**YOUR OBJECTIVE:**
From the line containing "TAM-8012: 7 -> 8" down to the final line of the entries below, restate each line word for word and add nothing.
Start of RECORDS SHOWN
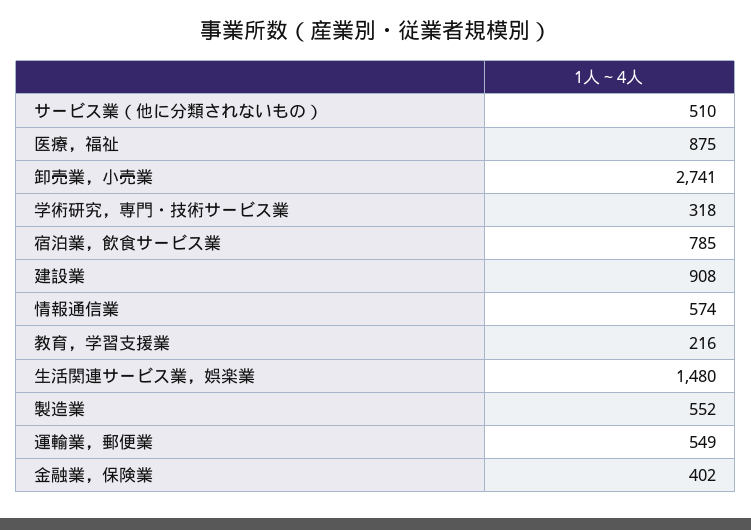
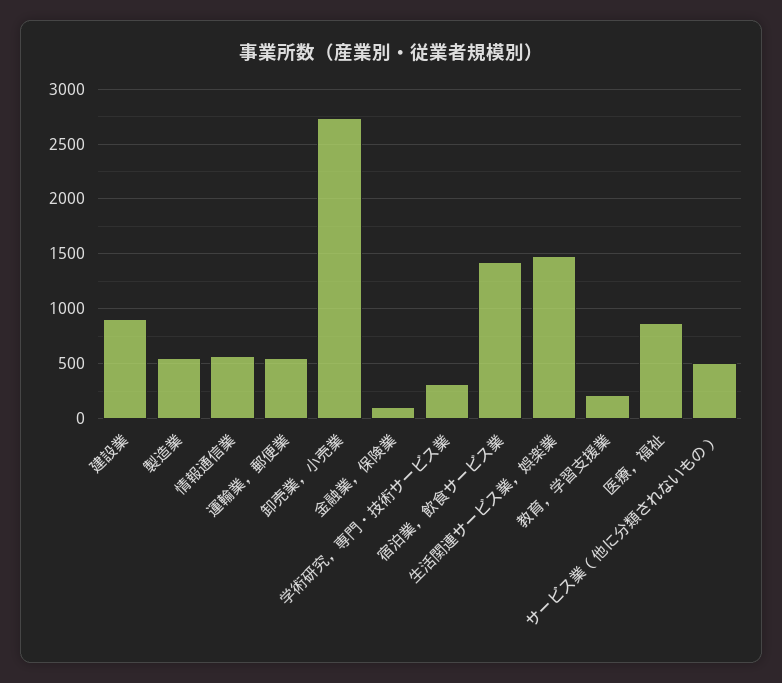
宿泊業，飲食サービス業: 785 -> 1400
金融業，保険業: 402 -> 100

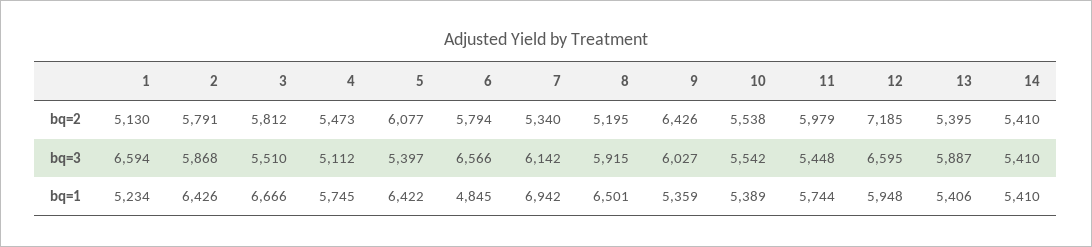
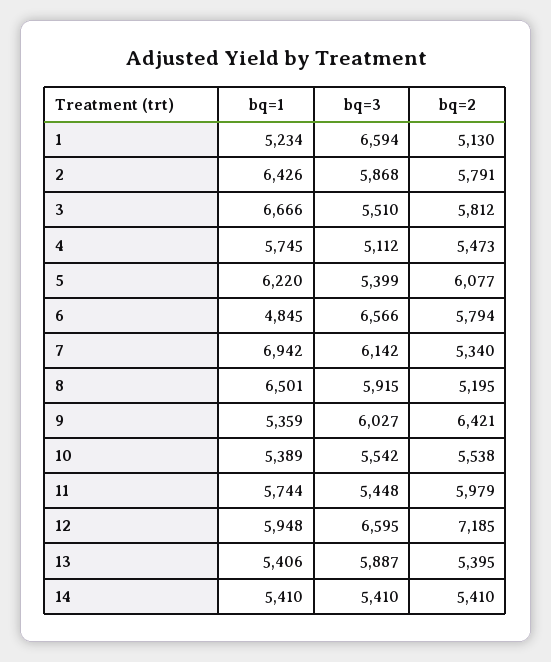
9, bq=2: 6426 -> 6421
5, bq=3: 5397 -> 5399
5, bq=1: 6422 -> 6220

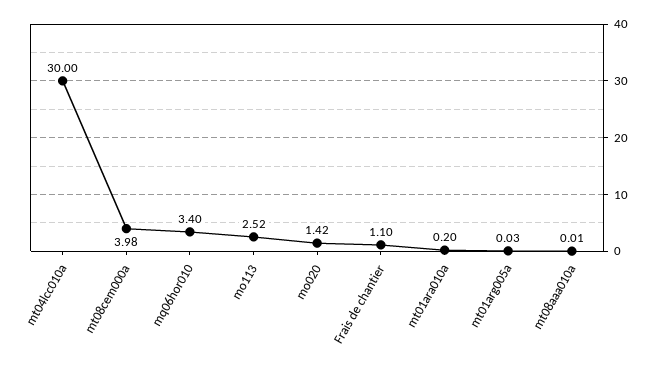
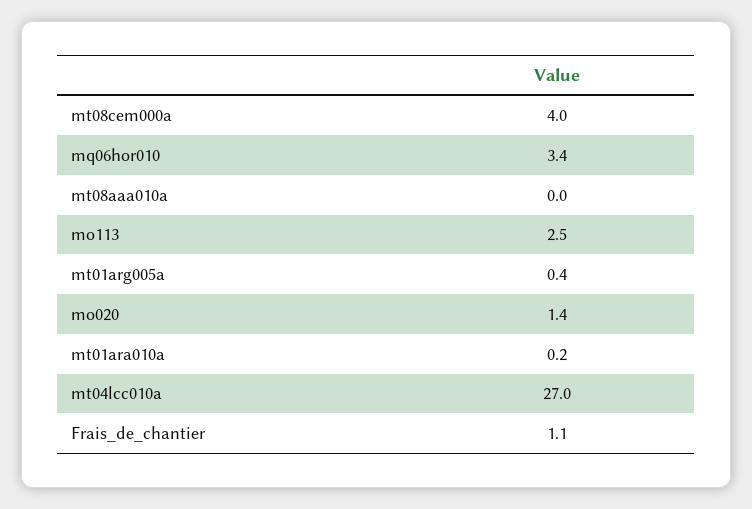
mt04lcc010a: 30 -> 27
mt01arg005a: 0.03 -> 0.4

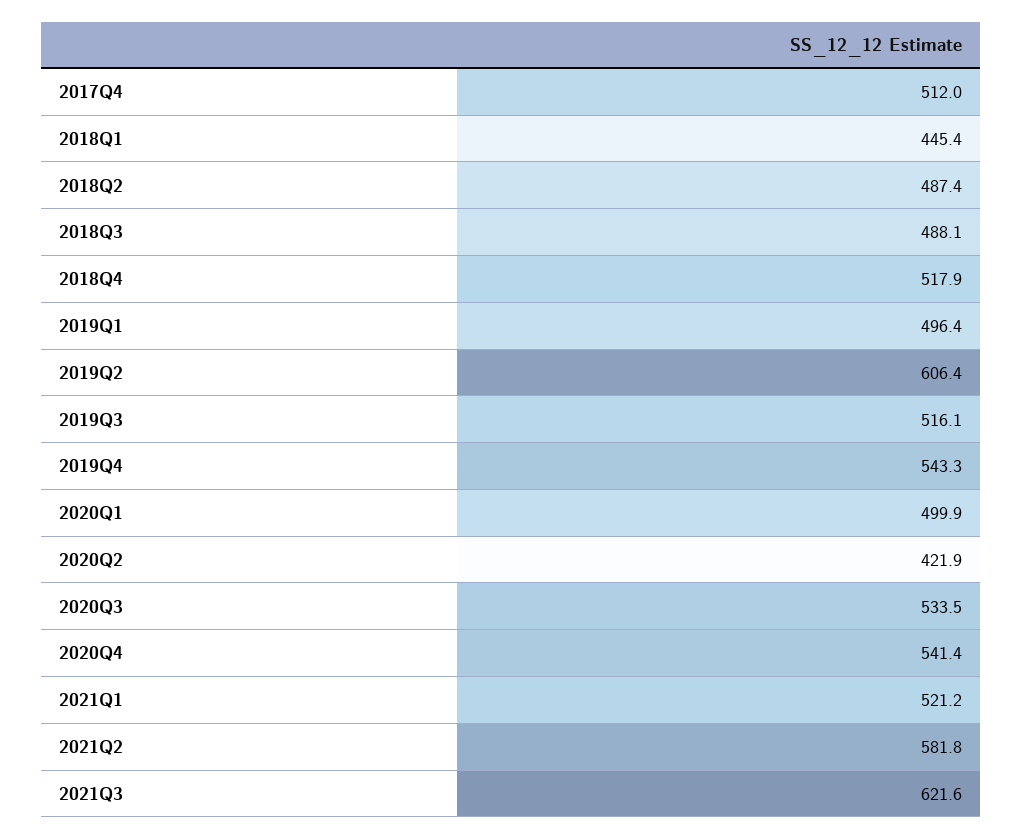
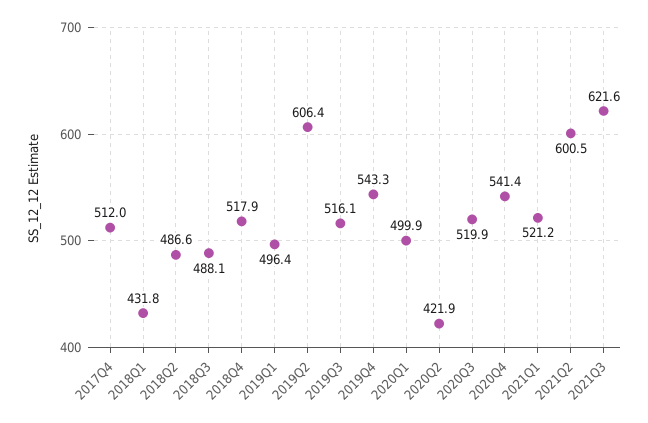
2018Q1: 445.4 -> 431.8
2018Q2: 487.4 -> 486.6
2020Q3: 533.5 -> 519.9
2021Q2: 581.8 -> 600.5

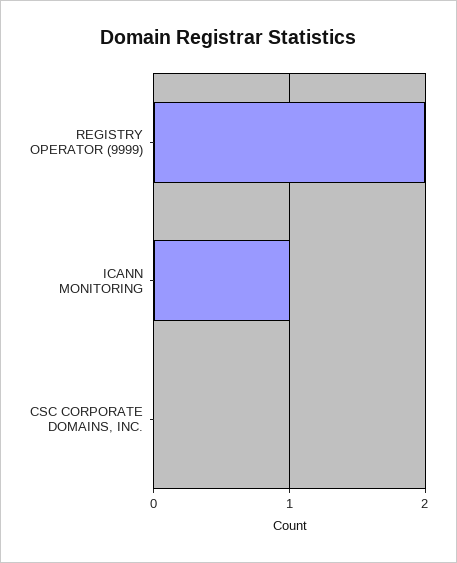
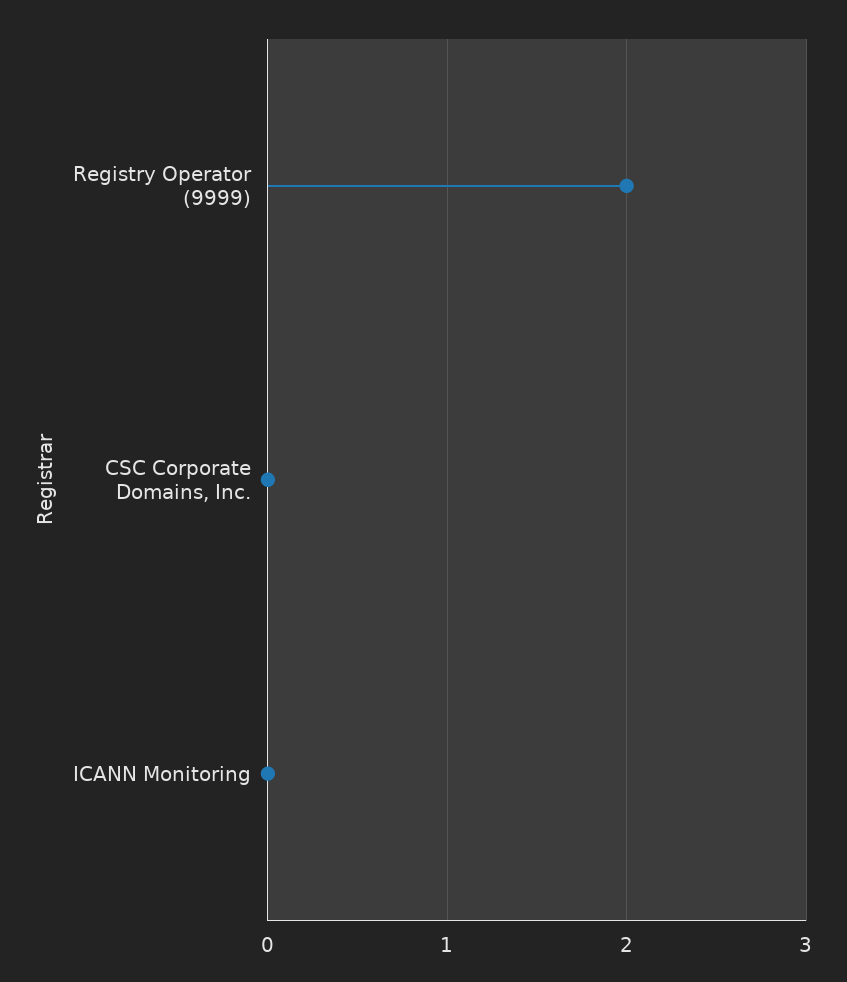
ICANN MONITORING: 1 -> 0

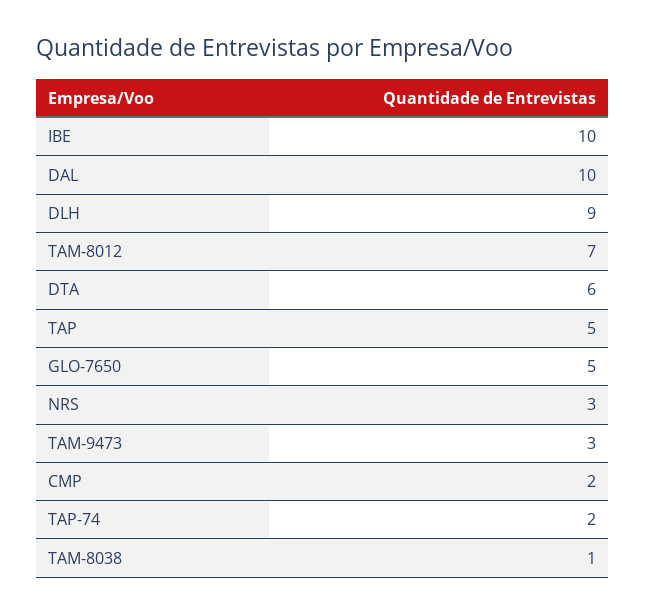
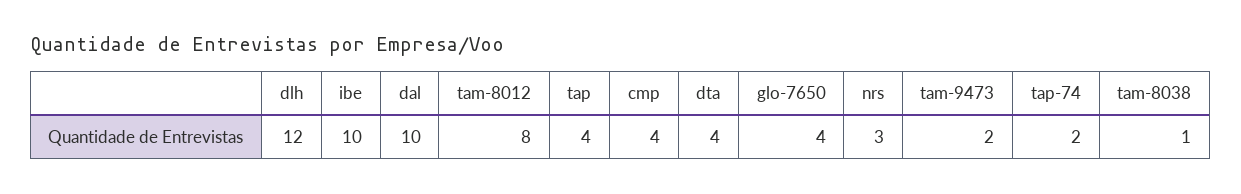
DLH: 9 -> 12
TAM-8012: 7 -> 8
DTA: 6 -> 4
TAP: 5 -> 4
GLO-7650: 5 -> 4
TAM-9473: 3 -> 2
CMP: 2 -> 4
End of RECORDS SHOWN
**RESPONSE BELOW:**
TAM-8012: 7 -> 8
DTA: 6 -> 4
TAP: 5 -> 4
GLO-7650: 5 -> 4
TAM-9473: 3 -> 2
CMP: 2 -> 4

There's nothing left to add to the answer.